ENTRIES SHOWN:
__________________________________________________

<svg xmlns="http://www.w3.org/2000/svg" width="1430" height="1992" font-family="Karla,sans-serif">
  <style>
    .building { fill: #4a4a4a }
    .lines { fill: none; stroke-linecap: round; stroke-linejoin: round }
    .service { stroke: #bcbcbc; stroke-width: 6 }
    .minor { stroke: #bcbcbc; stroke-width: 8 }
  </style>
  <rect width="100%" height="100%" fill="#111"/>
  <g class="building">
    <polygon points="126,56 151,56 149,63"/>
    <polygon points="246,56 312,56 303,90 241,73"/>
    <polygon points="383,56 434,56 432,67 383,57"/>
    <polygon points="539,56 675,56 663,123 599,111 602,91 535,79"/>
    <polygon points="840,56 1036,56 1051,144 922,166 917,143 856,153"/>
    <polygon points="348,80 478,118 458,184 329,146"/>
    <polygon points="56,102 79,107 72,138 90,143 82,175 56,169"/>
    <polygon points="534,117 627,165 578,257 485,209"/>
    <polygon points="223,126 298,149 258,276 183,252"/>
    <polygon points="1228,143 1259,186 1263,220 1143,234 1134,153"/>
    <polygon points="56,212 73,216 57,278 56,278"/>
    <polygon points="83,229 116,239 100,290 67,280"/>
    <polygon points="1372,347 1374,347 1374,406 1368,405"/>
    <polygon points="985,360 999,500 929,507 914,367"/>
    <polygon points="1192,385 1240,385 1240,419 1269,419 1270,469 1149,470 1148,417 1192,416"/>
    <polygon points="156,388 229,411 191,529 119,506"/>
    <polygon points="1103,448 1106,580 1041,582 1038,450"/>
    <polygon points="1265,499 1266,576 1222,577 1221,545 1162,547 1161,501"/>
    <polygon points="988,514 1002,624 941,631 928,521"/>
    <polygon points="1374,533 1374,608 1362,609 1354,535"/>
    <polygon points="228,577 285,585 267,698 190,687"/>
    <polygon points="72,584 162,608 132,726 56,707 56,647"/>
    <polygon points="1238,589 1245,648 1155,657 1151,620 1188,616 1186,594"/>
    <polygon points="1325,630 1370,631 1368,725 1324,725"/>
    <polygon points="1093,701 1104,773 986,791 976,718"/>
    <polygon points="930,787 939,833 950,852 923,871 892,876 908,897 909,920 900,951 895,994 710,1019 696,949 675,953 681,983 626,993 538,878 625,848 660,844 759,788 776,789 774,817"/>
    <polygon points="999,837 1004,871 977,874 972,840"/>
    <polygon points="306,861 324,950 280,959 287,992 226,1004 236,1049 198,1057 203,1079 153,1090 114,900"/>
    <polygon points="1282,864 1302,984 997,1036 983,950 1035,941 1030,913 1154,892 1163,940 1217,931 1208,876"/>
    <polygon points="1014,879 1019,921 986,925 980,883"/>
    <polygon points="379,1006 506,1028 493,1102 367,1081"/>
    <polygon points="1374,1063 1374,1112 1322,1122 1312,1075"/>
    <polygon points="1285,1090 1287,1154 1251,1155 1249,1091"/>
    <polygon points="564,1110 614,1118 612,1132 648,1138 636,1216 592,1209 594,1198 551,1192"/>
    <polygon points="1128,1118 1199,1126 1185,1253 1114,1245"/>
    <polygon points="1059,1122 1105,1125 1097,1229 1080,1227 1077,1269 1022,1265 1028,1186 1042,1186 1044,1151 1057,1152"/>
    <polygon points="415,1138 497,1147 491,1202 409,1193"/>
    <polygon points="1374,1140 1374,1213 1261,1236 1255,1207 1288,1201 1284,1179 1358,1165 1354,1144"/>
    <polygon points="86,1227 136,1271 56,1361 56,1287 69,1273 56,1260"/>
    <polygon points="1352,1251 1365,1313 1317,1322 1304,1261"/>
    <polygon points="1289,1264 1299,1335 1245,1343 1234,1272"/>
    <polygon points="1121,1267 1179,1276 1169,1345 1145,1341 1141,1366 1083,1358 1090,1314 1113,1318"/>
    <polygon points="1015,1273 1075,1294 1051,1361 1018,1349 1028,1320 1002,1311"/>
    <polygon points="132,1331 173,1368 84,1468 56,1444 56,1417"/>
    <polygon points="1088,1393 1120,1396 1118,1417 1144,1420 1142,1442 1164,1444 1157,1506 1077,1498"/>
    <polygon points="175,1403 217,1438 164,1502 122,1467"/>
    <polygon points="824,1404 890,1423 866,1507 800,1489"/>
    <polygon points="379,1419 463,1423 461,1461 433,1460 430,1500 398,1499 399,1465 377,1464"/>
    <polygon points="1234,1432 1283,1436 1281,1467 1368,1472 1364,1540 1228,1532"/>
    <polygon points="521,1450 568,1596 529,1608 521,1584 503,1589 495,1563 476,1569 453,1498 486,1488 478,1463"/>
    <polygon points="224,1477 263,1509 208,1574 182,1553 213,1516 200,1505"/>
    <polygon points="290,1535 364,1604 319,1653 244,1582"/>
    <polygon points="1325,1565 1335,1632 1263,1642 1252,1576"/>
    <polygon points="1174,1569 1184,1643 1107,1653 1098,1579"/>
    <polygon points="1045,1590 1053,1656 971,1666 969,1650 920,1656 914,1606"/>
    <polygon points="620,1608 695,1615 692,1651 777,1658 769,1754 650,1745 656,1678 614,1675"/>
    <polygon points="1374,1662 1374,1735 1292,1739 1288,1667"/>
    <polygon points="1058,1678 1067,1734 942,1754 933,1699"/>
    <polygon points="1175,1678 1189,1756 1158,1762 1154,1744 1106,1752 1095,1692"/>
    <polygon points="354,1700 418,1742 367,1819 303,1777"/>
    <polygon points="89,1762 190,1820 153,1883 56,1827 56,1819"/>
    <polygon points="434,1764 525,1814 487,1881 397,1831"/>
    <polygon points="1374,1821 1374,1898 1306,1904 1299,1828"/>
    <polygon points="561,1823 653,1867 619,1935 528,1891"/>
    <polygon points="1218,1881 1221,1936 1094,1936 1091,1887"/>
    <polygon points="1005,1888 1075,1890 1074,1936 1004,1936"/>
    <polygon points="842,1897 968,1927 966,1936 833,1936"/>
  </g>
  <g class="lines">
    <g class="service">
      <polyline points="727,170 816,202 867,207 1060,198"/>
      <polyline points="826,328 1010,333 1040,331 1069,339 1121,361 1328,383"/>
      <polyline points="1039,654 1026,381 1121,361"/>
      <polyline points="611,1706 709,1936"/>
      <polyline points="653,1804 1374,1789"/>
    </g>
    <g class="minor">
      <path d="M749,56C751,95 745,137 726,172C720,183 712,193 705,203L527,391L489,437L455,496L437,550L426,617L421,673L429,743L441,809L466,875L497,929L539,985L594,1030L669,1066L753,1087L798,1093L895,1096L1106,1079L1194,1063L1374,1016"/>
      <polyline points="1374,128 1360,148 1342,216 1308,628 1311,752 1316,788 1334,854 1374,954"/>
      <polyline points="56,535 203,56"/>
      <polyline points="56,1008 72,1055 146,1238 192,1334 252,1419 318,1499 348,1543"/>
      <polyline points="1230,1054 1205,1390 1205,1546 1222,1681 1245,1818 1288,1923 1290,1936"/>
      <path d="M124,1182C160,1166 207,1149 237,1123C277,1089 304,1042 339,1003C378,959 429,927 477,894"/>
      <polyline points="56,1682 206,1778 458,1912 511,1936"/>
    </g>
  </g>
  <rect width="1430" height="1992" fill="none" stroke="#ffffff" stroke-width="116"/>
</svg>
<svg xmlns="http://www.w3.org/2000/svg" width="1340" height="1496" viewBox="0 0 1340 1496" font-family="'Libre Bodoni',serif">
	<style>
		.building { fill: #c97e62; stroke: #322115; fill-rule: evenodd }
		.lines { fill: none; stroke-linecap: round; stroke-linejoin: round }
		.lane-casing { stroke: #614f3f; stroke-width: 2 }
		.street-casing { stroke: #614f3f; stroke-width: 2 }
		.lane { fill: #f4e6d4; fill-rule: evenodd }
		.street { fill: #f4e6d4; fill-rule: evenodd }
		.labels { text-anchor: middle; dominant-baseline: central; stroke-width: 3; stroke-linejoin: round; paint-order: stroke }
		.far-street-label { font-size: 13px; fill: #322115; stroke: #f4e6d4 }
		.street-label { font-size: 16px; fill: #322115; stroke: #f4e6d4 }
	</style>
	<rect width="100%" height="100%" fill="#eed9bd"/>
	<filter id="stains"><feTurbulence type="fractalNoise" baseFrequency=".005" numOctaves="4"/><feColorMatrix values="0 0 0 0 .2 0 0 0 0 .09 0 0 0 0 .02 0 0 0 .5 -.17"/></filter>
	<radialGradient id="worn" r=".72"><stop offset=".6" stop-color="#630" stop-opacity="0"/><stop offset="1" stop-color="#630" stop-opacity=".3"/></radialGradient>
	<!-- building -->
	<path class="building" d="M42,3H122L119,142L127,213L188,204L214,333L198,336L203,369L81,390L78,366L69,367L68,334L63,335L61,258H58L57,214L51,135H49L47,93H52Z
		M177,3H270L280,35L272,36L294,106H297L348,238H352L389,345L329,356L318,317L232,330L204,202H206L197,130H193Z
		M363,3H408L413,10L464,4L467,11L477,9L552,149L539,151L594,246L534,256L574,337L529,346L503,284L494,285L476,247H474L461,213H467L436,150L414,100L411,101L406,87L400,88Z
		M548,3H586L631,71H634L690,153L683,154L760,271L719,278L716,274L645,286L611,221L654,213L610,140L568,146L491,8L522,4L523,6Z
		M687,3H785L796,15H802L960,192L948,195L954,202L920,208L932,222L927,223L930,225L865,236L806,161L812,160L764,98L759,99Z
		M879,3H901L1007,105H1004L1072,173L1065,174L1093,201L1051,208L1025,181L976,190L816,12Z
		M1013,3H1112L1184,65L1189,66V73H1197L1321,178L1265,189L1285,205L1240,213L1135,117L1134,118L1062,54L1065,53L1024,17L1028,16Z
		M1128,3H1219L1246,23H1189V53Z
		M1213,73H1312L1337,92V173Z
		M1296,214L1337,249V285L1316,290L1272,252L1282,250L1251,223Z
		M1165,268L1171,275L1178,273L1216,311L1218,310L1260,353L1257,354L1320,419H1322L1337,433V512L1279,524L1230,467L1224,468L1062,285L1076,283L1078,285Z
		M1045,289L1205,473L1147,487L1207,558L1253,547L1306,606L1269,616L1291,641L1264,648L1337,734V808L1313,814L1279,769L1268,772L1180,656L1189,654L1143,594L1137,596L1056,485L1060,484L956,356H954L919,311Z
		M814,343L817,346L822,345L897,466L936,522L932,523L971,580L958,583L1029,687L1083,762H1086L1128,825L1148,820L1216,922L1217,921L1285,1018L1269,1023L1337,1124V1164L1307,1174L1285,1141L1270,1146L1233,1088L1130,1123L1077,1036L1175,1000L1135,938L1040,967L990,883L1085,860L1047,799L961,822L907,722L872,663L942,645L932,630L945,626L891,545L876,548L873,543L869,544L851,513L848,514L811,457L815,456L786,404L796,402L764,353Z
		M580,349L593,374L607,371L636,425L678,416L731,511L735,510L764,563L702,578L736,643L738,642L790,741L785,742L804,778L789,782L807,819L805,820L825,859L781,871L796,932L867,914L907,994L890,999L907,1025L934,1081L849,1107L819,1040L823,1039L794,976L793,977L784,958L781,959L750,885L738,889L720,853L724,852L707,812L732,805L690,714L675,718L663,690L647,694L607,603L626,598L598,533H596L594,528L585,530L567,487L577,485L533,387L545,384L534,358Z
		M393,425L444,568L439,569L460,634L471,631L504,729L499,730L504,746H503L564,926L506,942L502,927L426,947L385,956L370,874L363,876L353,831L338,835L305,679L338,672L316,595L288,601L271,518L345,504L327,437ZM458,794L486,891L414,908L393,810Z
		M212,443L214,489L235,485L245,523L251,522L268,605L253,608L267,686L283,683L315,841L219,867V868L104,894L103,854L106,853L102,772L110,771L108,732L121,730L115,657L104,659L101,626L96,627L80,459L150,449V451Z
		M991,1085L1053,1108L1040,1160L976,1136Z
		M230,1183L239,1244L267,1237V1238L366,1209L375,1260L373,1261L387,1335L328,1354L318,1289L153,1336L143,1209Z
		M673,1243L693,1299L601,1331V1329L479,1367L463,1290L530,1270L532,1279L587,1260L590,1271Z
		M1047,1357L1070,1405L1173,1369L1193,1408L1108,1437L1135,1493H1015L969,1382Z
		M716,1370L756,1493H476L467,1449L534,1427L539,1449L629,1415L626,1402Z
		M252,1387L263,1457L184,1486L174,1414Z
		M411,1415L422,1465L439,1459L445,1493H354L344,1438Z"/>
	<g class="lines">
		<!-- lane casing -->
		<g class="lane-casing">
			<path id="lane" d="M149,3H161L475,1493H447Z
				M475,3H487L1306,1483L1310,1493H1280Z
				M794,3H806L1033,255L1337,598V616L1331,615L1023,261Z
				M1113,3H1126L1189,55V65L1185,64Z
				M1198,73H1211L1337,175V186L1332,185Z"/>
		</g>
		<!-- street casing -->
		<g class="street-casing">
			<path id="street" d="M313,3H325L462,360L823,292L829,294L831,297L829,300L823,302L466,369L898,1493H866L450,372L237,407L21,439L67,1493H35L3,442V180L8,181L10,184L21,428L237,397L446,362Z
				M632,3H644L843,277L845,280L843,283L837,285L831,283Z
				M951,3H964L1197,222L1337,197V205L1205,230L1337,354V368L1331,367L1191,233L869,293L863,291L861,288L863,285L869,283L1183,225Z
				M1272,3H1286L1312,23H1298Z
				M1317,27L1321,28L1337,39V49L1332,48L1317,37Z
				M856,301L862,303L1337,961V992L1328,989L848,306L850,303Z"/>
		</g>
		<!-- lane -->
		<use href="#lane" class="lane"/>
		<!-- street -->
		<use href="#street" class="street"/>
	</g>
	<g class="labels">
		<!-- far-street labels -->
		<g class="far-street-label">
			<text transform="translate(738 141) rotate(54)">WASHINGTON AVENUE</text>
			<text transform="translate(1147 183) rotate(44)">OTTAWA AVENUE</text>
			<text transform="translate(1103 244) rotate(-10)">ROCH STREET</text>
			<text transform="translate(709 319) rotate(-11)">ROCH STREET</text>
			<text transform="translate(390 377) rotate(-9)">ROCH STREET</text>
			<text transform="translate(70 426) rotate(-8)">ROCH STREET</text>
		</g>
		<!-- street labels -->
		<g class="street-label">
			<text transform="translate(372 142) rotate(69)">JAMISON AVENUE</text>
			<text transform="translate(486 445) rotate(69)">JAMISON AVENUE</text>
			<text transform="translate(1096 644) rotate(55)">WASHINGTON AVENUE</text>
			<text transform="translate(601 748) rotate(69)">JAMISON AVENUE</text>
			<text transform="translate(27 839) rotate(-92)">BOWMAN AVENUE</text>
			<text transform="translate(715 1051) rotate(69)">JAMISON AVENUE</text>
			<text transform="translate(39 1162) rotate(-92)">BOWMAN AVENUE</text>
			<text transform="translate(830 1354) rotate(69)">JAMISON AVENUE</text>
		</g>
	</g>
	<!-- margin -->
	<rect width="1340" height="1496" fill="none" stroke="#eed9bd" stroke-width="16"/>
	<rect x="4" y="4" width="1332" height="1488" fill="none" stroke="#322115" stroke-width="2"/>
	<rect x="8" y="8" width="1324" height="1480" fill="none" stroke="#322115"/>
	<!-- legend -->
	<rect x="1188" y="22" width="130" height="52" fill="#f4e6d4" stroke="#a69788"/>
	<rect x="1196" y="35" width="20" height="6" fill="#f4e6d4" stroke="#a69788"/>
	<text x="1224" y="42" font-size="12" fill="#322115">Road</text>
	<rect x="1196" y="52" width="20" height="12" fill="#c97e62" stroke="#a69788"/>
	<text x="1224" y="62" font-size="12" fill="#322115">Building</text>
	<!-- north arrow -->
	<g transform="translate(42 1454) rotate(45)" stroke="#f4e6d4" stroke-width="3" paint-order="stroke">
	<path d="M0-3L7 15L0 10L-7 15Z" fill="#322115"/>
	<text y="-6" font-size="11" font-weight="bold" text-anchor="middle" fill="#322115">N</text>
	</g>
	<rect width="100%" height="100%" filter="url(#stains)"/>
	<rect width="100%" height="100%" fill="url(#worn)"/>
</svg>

__________________________________________________

WHAT IS BEING ASKED:
Copy out every line from the material above in which the word "worn" appears.

REPLY:
	<radialGradient id="worn" r=".72"><stop offset=".6" stop-color="#630" stop-opacity="0"/><stop offset="1" stop-color="#630" stop-opacity=".3"/></radialGradient>
	<rect width="100%" height="100%" fill="url(#worn)"/>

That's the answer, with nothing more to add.